Mai ve Siyah
(Halit Ziya Uşaklıgil)
Konu
Roman türünün edebiyatımızdaki en güzel örneklerinden olan Mai ve Siyah’ta yazar yaşanılan bir dönemin sosyo kültürel durumunu gözler önüne sermiştir. Yazar romanda okuyucuya dönemin yaşantısını A.Cemil’in bakış açısından vermeye çalışmıştır. Bu bakış açısında kendi içinde bir objektiflik ve realistlik göze çarpar. Mai ve Siyah dönemin bütün toplumsal sorunlarını gündeme getiren bir roman olmuştur. Yazar dönemindeki bir takım sorunları kahramanları vasıtasıyla okuyuculara açıklamıştır.
Yazar bu romanda neslinin şair idealini ele alır, o zamanki sanat ve basın dünyasını yer yer çok gerçekçi çizgilerle tasvir eder. Bu tasvirlerde insanların duyguları çok güzel işlenmiştir. Eser aşırı duygusal ve romantik bir romandır.
Özet
A.Cemil, çok doğru, iyi kalpli bir avukatın oğludur. Annesi ise erdemli bir kadındır. Öğrenimine resmi okullarda başlar. Öğrenimi sırasında babası vefat eder. Okulu bitirir bitirmez kız kardeşine ve annesine bakmak zorunda kalır. Fakat elinden fazla bir iş gelmemektedir. Bu dönemde gecesini gündüzüne katarak Fransızca kitap tercümesi yapar fakat emeğinin karşılığını alamaz. Yabancı dil bildiği için sadece evlerde ders vermektedir. Bir de şiir yazmaktan başka bir becerisi yoktur.

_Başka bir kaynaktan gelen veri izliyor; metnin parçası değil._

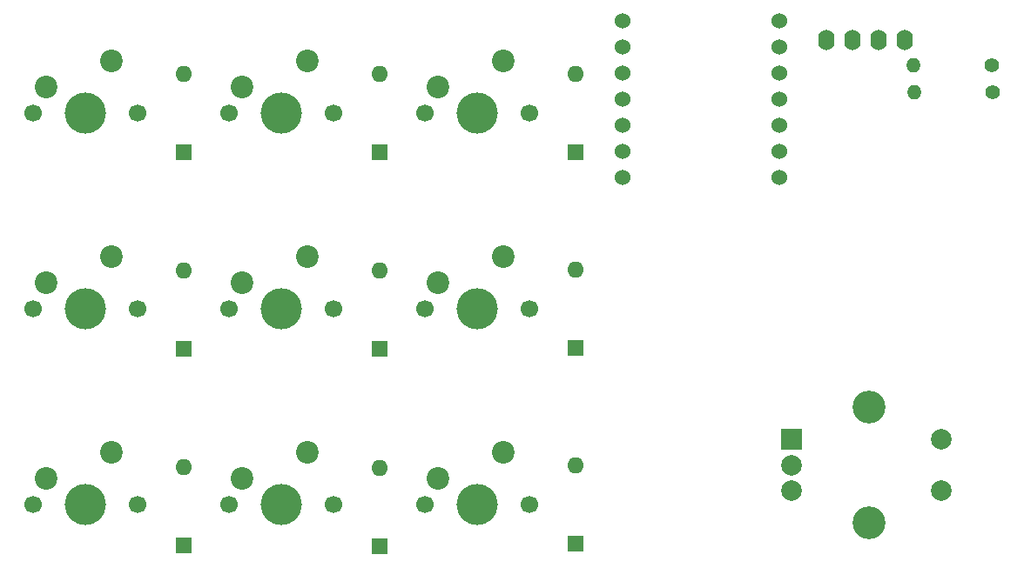
<source format=gts>
%TF.GenerationSoftware,KiCad,Pcbnew,9.0.0*%
%TF.CreationDate,2025-03-01T22:53:14+02:00*%
%TF.ProjectId,hackpad,6861636b-7061-4642-9e6b-696361645f70,rev?*%
%TF.SameCoordinates,Original*%
%TF.FileFunction,Soldermask,Top*%
%TF.FilePolarity,Negative*%
%FSLAX46Y46*%
G04 Gerber Fmt 4.6, Leading zero omitted, Abs format (unit mm)*
G04 Created by KiCad (PCBNEW 9.0.0) date 2025-03-01 22:53:14*
%MOMM*%
%LPD*%
G01*
G04 APERTURE LIST*
%ADD10R,2.000000X2.000000*%
%ADD11C,2.000000*%
%ADD12C,3.200000*%
%ADD13C,1.700000*%
%ADD14C,4.000000*%
%ADD15C,2.200000*%
%ADD16O,1.600000X2.000000*%
%ADD17R,1.600000X1.600000*%
%ADD18O,1.600000X1.600000*%
%ADD19C,1.400000*%
%ADD20O,1.400000X1.400000*%
%ADD21C,1.524000*%
G04 APERTURE END LIST*
D10*
X237750000Y-103200000D03*
D11*
X237750000Y-108200000D03*
X237750000Y-105700000D03*
D12*
X245250000Y-100100000D03*
X245250000Y-111300000D03*
D11*
X252250000Y-108200000D03*
X252250000Y-103200000D03*
D13*
X183038750Y-90487500D03*
D14*
X188118750Y-90487500D03*
D13*
X193198750Y-90487500D03*
D15*
X190658750Y-85407500D03*
X184308750Y-87947500D03*
D13*
X202088750Y-90487500D03*
D14*
X207168750Y-90487500D03*
D13*
X212248750Y-90487500D03*
D15*
X209708750Y-85407500D03*
X203358750Y-87947500D03*
D13*
X183038750Y-109537500D03*
D14*
X188118750Y-109537500D03*
D13*
X193198750Y-109537500D03*
D15*
X190658750Y-104457500D03*
X184308750Y-106997500D03*
D16*
X241080000Y-64350000D03*
X243620000Y-64350000D03*
X246160000Y-64350000D03*
X248700000Y-64350000D03*
D13*
X202088750Y-71437500D03*
D14*
X207168750Y-71437500D03*
D13*
X212248750Y-71437500D03*
D15*
X209708750Y-66357500D03*
X203358750Y-68897500D03*
D13*
X163988750Y-109537500D03*
D14*
X169068750Y-109537500D03*
D13*
X174148750Y-109537500D03*
D15*
X171608750Y-104457500D03*
X165258750Y-106997500D03*
D13*
X202088750Y-109537500D03*
D14*
X207168750Y-109537500D03*
D13*
X212248750Y-109537500D03*
D15*
X209708750Y-104457500D03*
X203358750Y-106997500D03*
D13*
X163988750Y-90487500D03*
D14*
X169068750Y-90487500D03*
D13*
X174148750Y-90487500D03*
D15*
X171608750Y-85407500D03*
X165258750Y-87947500D03*
D13*
X183038750Y-71437500D03*
D14*
X188118750Y-71437500D03*
D13*
X193198750Y-71437500D03*
D15*
X190658750Y-66357500D03*
X184308750Y-68897500D03*
D13*
X163988750Y-71437500D03*
D14*
X169068750Y-71437500D03*
D13*
X174148750Y-71437500D03*
D15*
X171608750Y-66357500D03*
X165258750Y-68897500D03*
D17*
X178593750Y-94378750D03*
D18*
X178593750Y-86758750D03*
D17*
X178593750Y-75247500D03*
D18*
X178593750Y-67627500D03*
D17*
X197643750Y-113610000D03*
D18*
X197643750Y-105990000D03*
D17*
X197643750Y-94428750D03*
D18*
X197643750Y-86808750D03*
D17*
X216693750Y-113347500D03*
D18*
X216693750Y-105727500D03*
D19*
X257310000Y-69400000D03*
D20*
X249690000Y-69400000D03*
D17*
X197643750Y-75247500D03*
D18*
X197643750Y-67627500D03*
D17*
X216693750Y-94297500D03*
D18*
X216693750Y-86677500D03*
D17*
X178593750Y-113510000D03*
D18*
X178593750Y-105890000D03*
D19*
X257210000Y-66800000D03*
D20*
X249590000Y-66800000D03*
D17*
X216693750Y-75247500D03*
D18*
X216693750Y-67627500D03*
D21*
X236540000Y-62500000D03*
X236540000Y-65040000D03*
X236540000Y-67580000D03*
X236540000Y-70120000D03*
X236540000Y-72660000D03*
X236540000Y-75200000D03*
X236540000Y-77740000D03*
X221300000Y-77740000D03*
X221300000Y-75200000D03*
X221300000Y-72660000D03*
X221300000Y-70120000D03*
X221300000Y-67580000D03*
X221300000Y-65040000D03*
X221300000Y-62500000D03*
M02*

</source>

Ders verdiği öğrencilerin yaptığı şımarıklıklar onu bezdirmiş ve bu işi bırakmasına sebep olmuştur. Gittikçe umutsuzluğa kapılmıştır. Hüseyin Nazmi’nin kız kardeşi Lamia’yla evlenecek midir? Edebiyatımıza yeni bir yön verebilecek midir? En sonunda Mirat-i Suun adlı gazetede iş bulur ve gazetede tercümeler yapmaya başlar. Hayatı az çok düzene girmeye başlar.

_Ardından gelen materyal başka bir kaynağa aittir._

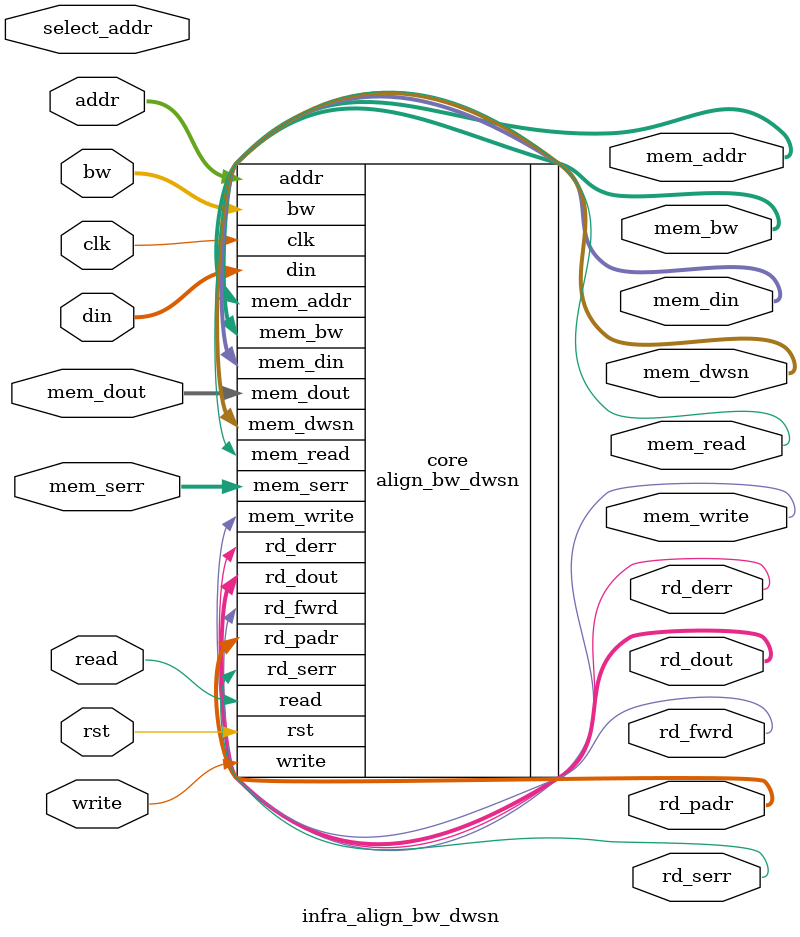
<source format=v>
module infra_align_bw_dwsn (read, write, addr, bw, din, rd_dout, rd_fwrd, rd_serr, rd_derr, rd_padr,
	                    mem_read, mem_write, mem_addr, mem_bw, mem_dwsn, mem_din, mem_dout, mem_serr,
		            clk, rst,
		            select_addr);

  parameter WIDTH = 32;
  parameter NUMADDR = 1024;
  parameter BITADDR = 10;
  parameter NUMWRDS = 4;
  parameter BITWRDS = 2;
  parameter NUMSROW = 256;
  parameter BITSROW = 8;
  parameter BITPADR = 10;
  parameter NUMDWS0 = 72;
  parameter NUMDWS1 = 72;
  parameter NUMDWS2 = 72;
  parameter NUMDWS3 = 72;
  parameter NUMDWS4 = 72;
  parameter NUMDWS5 = 72;
  parameter NUMDWS6 = 72;
  parameter NUMDWS7 = 72;
  parameter NUMDWS8 = 72;
  parameter NUMDWS9 = 72;
  parameter NUMDWS10 = 72;
  parameter NUMDWS11 = 72;
  parameter NUMDWS12 = 72;
  parameter NUMDWS13 = 72;
  parameter NUMDWS14 = 72;
  parameter NUMDWS15 = 72;
  parameter BITDWSN = 4;
  parameter SRAM_DELAY = 2;
  parameter FLOPGEN = 0;
  parameter FLOPCMD = 0;
  parameter FLOPMEM = 0;
  parameter FLOPOUT = 0;
  parameter RSTZERO = 0;

  input read;
  input write;
  input [BITADDR-1:0] addr;
  input [WIDTH-1:0] bw;
  input [WIDTH-1:0] din;
  output [WIDTH-1:0] rd_dout;
  output             rd_fwrd;
  output             rd_serr;
  output             rd_derr;
  output [BITPADR-1:0] rd_padr;

  output mem_read;
  output mem_write;
  output [BITSROW-1:0] mem_addr;
  output [NUMWRDS*WIDTH-1:0] mem_bw;
  output [BITDWSN-1:0] mem_dwsn;
  output [NUMWRDS*WIDTH-1:0] mem_din;
  input [NUMWRDS*WIDTH-1:0] mem_dout;
  input [NUMWRDS-1:0] mem_serr;

  input clk;
  input rst;

  input [BITADDR-1:0] select_addr;

  align_bw_dwsn #(.WIDTH (WIDTH), .NUMADDR (NUMADDR), .BITADDR (BITADDR),
                  .NUMWRDS (NUMWRDS), .BITWRDS (BITWRDS), .NUMSROW (NUMSROW), .BITSROW (BITSROW), .BITPADR (BITPADR),
                  .NUMDWS0 (NUMDWS0), .NUMDWS1 (NUMDWS1), .NUMDWS2 (NUMDWS2), .NUMDWS3 (NUMDWS3),
                  .NUMDWS4 (NUMDWS4), .NUMDWS5 (NUMDWS5), .NUMDWS6 (NUMDWS6), .NUMDWS7 (NUMDWS7), 
 	          .NUMDWS8 (NUMDWS8), .NUMDWS9 (NUMDWS9), .NUMDWS10 (NUMDWS10), .NUMDWS11 (NUMDWS11),
                  .NUMDWS12 (NUMDWS12), .NUMDWS13 (NUMDWS13), .NUMDWS14 (NUMDWS14), .NUMDWS15 (NUMDWS15),
                  .BITDWSN (BITDWSN), .SRAM_DELAY (SRAM_DELAY), .FLOPGEN (FLOPGEN), .FLOPCMD (FLOPCMD), .FLOPMEM (FLOPMEM), .FLOPOUT (FLOPOUT))
    core (.read (read), .write (write), .addr (addr), .bw (bw), .din (din),
          .rd_dout (rd_dout), .rd_fwrd (rd_fwrd), .rd_serr (rd_serr), .rd_derr (rd_derr), .rd_padr (rd_padr),
          .mem_read (mem_read), .mem_write (mem_write), .mem_addr (mem_addr),
          .mem_bw (mem_bw), .mem_dwsn (mem_dwsn), .mem_din (mem_din), .mem_dout (mem_dout), .mem_serr (mem_serr),
          .clk (clk), .rst (rst));

`ifdef FORMAL
assume_select_addr_range: assume property (@(posedge clk) disable iff (rst) (select_addr < NUMADDR));
assume_select_addr_stable: assume property (@(posedge clk) disable iff (rst) $stable(select_addr));

ip_top_sva_align_bw_dwsn #(
     .WIDTH       (WIDTH),
     .NUMADDR     (NUMADDR),
     .BITADDR     (BITADDR),
     .NUMWRDS     (NUMWRDS),
     .BITWRDS     (BITWRDS),
     .NUMSROW     (NUMSROW),
     .BITSROW     (BITSROW),
     .SRAM_DELAY  (SRAM_DELAY),
     .FLOPGEN     (FLOPGEN),
     .FLOPCMD     (FLOPCMD),
     .FLOPMEM     (FLOPMEM),
     .FLOPOUT     (FLOPOUT),
     .RSTZERO     (RSTZERO))
ip_top_sva (.*);

ip_top_sva_2_align_bw_dwsn #(
     .NUMADDR     (NUMADDR),
     .BITADDR     (BITADDR),
     .NUMSROW     (NUMSROW),
     .BITSROW     (BITSROW))
ip_top_sva_2 (.*);

`elsif SIM_SVA

genvar sva_int;
// generate for (sva_int=0; sva_int<WIDTH; sva_int=sva_int+1) begin
generate for (sva_int=0; sva_int<1; sva_int=sva_int+1) begin: sva_loop
  wire [BITADDR-1:0] help_addr = sva_int;
ip_top_sva_align_bw_dwsn #(
     .WIDTH       (WIDTH),
     .NUMADDR     (NUMADDR),
     .BITADDR     (BITADDR),
     .NUMWRDS     (NUMWRDS),
     .BITWRDS     (BITWRDS),
     .NUMSROW     (NUMSROW),
     .BITSROW     (BITSROW),
     .SRAM_DELAY  (SRAM_DELAY),
     .FLOPGEN     (FLOPGEN),
     .FLOPCMD     (FLOPCMD),
     .FLOPMEM     (FLOPMEM),
     .FLOPOUT     (FLOPOUT),
     .RSTZERO     (RSTZERO))
ip_top_sva (.select_addr(help_addr), .*);
end
endgenerate

ip_top_sva_2_align_bw_dwsn #(
     .NUMADDR     (NUMADDR),
     .BITADDR     (BITADDR),
     .NUMSROW     (NUMSROW),
     .BITSROW     (BITSROW))
ip_top_sva_2 (.*);

`endif

endmodule

</source>
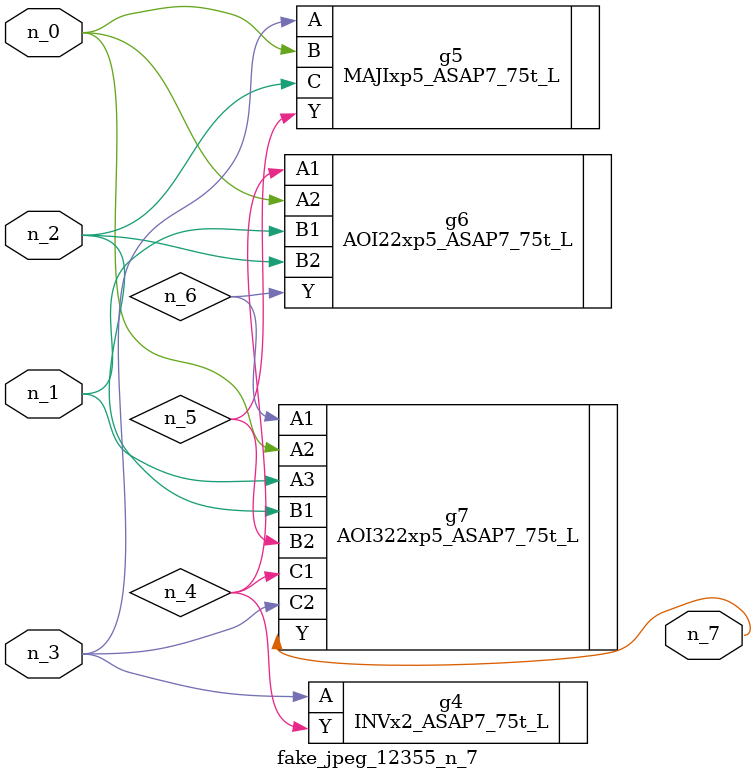
<source format=v>
module fake_jpeg_12355_n_7 (n_0, n_3, n_2, n_1, n_7);

input n_0;
input n_3;
input n_2;
input n_1;

output n_7;

wire n_4;
wire n_6;
wire n_5;

INVx2_ASAP7_75t_L g4 ( 
.A(n_3),
.Y(n_4)
);

MAJIxp5_ASAP7_75t_L g5 ( 
.A(n_3),
.B(n_0),
.C(n_2),
.Y(n_5)
);

AOI22xp5_ASAP7_75t_L g6 ( 
.A1(n_4),
.A2(n_0),
.B1(n_1),
.B2(n_2),
.Y(n_6)
);

AOI322xp5_ASAP7_75t_L g7 ( 
.A1(n_6),
.A2(n_0),
.A3(n_1),
.B1(n_2),
.B2(n_5),
.C1(n_4),
.C2(n_3),
.Y(n_7)
);


endmodule
</source>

Hatta gazete sahibinin oğlu Vehbi Efendi, A.Cemil’in kız kardeşi İkbal ile evlenir. O zaman Süleymaniye’de eski bir evde oturan A.Cemil kız kardeşini bahtiyar görmek hevesiyle, güzel bir düğün yapar. Ama bu evlilik, o zamanın evlenme şartları yüzünden başarılı olmaz. Evlenenler daha önceden birbirlerini tanımadıkları için, bağdaşamazlar. Vehbi Efendi gayet kaba, boyuna içen, küstah bir kimsedir. Bir gece Vehbi Efendi hamile olan İkbal’i öyle hırpalar, öyle bir tekme atar ki, zavallı kadın çocuğunu düşürür. A.Cemil çıldırmış gibidir, onu Ali Şekip zor zapt etmektedir. Kız kardeşini ölümden kurtarması lazımdır. Aldığı bütün tedbirlere karşı İkbal’ı ölümün pençesinden kurtaramaz.

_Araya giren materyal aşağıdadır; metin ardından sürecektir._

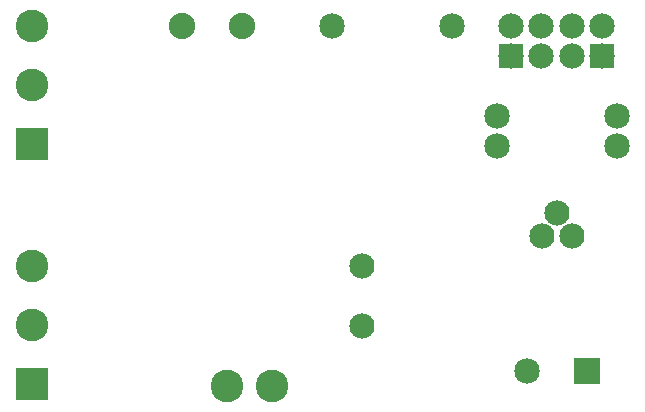
<source format=gts>
G04 MADE WITH FRITZING*
G04 WWW.FRITZING.ORG*
G04 DOUBLE SIDED*
G04 HOLES PLATED*
G04 CONTOUR ON CENTER OF CONTOUR VECTOR*
%ASAXBY*%
%FSLAX23Y23*%
%MOIN*%
%OFA0B0*%
%SFA1.0B1.0*%
%ADD10C,0.084000*%
%ADD11C,0.109055*%
%ADD12C,0.088000*%
%ADD13C,0.084472*%
%ADD14C,0.085000*%
%ADD15R,0.084472X0.084108*%
%ADD16R,0.109055X0.109055*%
%ADD17R,0.085000X0.085000*%
%LNMASK1*%
G90*
G70*
G54D10*
X1947Y684D03*
X1997Y759D03*
X2047Y684D03*
X1947Y684D03*
X1997Y759D03*
X2047Y684D03*
X1347Y584D03*
X1347Y384D03*
X1347Y584D03*
X1347Y384D03*
G54D11*
X1047Y184D03*
X897Y184D03*
G54D12*
X947Y1384D03*
X747Y1384D03*
G54D13*
X2147Y1284D03*
X2147Y1384D03*
X2047Y1284D03*
X2047Y1384D03*
X1946Y1284D03*
X1946Y1384D03*
X1846Y1284D03*
X1846Y1384D03*
X2147Y1284D03*
X2147Y1384D03*
X2047Y1284D03*
X2047Y1384D03*
X1946Y1284D03*
X1946Y1384D03*
X1846Y1284D03*
X1846Y1384D03*
G54D14*
X2197Y984D03*
X1797Y984D03*
X1797Y1084D03*
X2197Y1084D03*
G54D11*
X247Y190D03*
X247Y387D03*
X247Y584D03*
X247Y990D03*
X247Y1187D03*
X247Y1384D03*
G54D14*
X1247Y1384D03*
X1647Y1384D03*
X2097Y234D03*
X1897Y234D03*
G54D15*
X2147Y1284D03*
X2147Y1284D03*
X1846Y1284D03*
G54D16*
X247Y190D03*
X247Y990D03*
G54D17*
X2097Y234D03*
G04 End of Mask1*
M02*
</source>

Hüseyin Nazmi uzakça bir vazifeyle dışişlerine tayin edilmiştir. A.Cemil bir gün onu ziyarete gider. Bir aya kadar memleketten ayrılacak olan Hüseyin Nazmi, sevineceğini zannederek A.Cemil’e başka bir haber daha verir, Lamia’yı evlendiriyorlardır. Zihninde kızı ailesinin ısrarıyla evlenmeyi kabul etmiştir diye tasarlar. Bir an sevgisini itiraf etmeyi düşünür fakat bir yuva kuramayacağını anlayınca vazgeçer.
Bütün umutları, gelecekle ilgili planları bir bir sönmüştür. Geriye ne kalmıştır. Bütün ömrünü koyduğu şiirleri mi? Bir an bile durmadan onları da ocağa atıp yakar. Yanışını gözlerinde yaşlarla izler. O eserin zaten bir anlamı kalmamıştır.
Mademki Hüseyin Nazmi gidiyor, o da gidecektir. Anadolu da bir vazife alıp gidecektir. Kararını yerine getirir. Dertli anasını alarak bir vapura biner. Gece karanlığında, son defa İstanbul’u seyreder. Vaktiyle bütün ışıklar ona elmas gibi görünüyordu fakat şimdi her yer simsiyahtır.